Dennis Hopper: Photographs, 1961–1967
- Author: Dennis Hopper
- Language: English
- Genre: Photography
- Publication date: 2009
- Publication place: United States

= Dennis Hopper: Photographs, 1961–1967 =

Photography book of Dennis Hopper

Dennis Hopper: Photographs, 1961–1967 is a photography book by American actor, filmmaker and photographer Dennis Hopper. It was published, in a limited edition, in 2009, and in a general release, in 2011. It contains a selection of photographs that he took in the 1960s. A second edition, in smaller size, was published in 2018.

==Content==
Actor Hopper used to carry a camera with him during the 1960s, and brought her to the most diverse events and circumstances, including bullfights in Tijuana, Mexico, happenings in California, and urban scenes. He also photographed several cultural icons of the time, including Ike Turner and Tina Turner, Paul Newman, Andy Warhol, and even Martin Luther King, during the Civil Rights movement march.
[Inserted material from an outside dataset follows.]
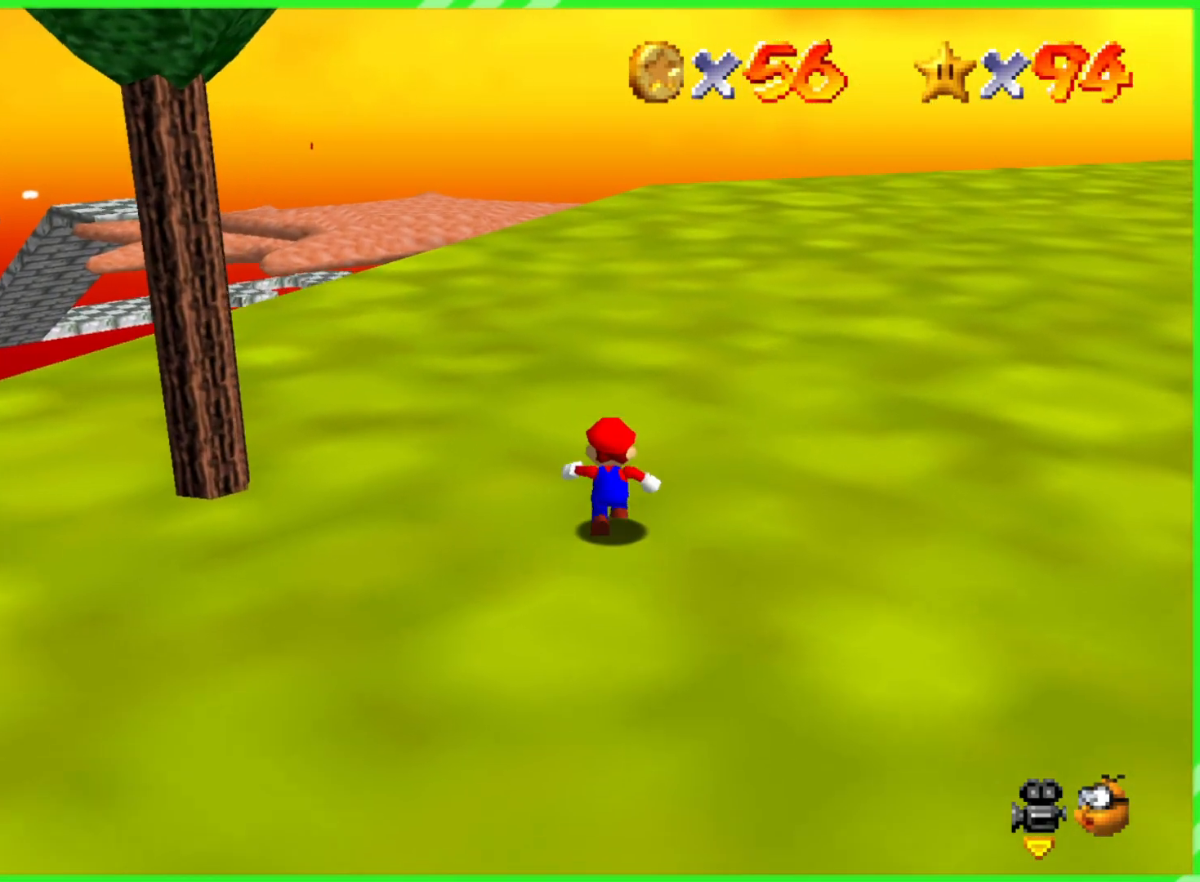
{"buttons": [], "left_stick": "up", "events": [[350, "A", "down"], [483, "A", "up"]]}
His photographic work is an important document to the social, cultural and political atmosphere and transformations of the time.
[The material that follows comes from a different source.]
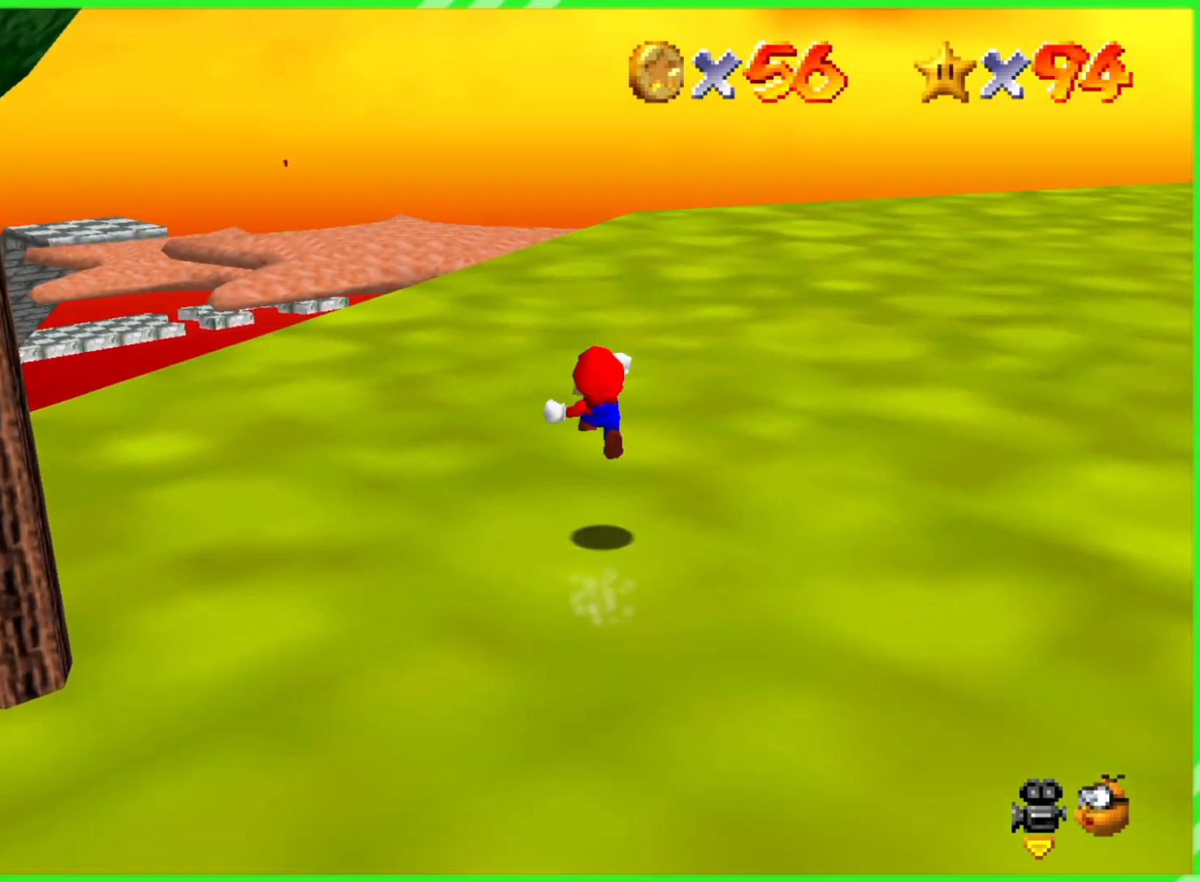
{"buttons": [], "left_stick": "up", "events": []}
The book was compiled by Hopper himself and by gallerist Tony Shafrazi, and includes introductory essays by Shafrazi and Walter Hopps, a biography, and an afterword, in the general release, by journalist Jessica Hundley.

==Reception==
The book was critically acclaimed. Magazine Focus Vif stated that it was "A sumptuous volume bringing together the photographs of Dennis Hopper, images captured, for the most part, in the very heart of the effervescence of the 1960s... A reference work, at the artists measure." Magazine Harper’s Bazaar praised it as "A chance to pay tribute to Hopper’s astonishing eye as a photographer." Joanna Elena Batsakis wrote that "The present work is not only important for Hopper’s enthusiasts, but it is fundamental for the development of areas of scholarship that examine the intersections between cinema and visual art."